◆ Data records ◆

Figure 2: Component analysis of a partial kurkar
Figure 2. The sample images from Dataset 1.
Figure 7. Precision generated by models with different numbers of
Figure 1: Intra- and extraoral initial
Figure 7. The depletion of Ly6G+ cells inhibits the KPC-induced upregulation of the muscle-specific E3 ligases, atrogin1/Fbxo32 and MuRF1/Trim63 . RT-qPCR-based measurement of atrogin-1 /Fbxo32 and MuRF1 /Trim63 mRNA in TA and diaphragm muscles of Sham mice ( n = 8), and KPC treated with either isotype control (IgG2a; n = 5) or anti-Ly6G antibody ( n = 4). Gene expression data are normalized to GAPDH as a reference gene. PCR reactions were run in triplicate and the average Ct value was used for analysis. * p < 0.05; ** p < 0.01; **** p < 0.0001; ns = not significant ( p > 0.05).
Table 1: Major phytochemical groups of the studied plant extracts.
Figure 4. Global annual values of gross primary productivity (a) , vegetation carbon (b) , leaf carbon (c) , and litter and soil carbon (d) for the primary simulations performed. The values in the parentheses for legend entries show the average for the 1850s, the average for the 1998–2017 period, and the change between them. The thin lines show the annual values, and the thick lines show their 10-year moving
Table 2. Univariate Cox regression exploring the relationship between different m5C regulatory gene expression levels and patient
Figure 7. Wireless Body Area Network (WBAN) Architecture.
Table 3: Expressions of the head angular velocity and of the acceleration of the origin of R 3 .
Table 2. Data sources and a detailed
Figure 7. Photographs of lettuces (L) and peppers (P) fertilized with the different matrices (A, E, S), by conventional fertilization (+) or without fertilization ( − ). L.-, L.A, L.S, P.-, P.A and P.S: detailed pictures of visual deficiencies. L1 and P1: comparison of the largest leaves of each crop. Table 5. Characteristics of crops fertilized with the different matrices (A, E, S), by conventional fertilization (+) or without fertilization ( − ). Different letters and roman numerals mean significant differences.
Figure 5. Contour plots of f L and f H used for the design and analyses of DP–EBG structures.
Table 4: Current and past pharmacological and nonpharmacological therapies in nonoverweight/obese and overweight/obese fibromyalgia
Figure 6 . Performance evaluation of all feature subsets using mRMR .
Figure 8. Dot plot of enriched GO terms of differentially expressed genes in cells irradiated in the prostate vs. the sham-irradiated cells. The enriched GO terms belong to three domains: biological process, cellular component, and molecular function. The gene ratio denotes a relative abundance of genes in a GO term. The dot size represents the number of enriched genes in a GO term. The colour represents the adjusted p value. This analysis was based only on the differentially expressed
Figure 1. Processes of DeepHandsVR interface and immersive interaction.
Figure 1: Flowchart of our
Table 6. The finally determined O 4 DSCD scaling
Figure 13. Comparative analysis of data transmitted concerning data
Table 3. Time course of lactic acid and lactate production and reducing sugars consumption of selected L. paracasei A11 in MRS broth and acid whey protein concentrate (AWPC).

◆ Try it ◆
Retype, in the same exact form, the lines of the material above from the line holding "Figure 7. Precision" through the line holding "Figure 1: Intra- and extraoral initial".

◆ Solution for this exercise ◆
Figure 7. Precision generated by models with different numbers of
Figure 1: Intra- and extraoral initial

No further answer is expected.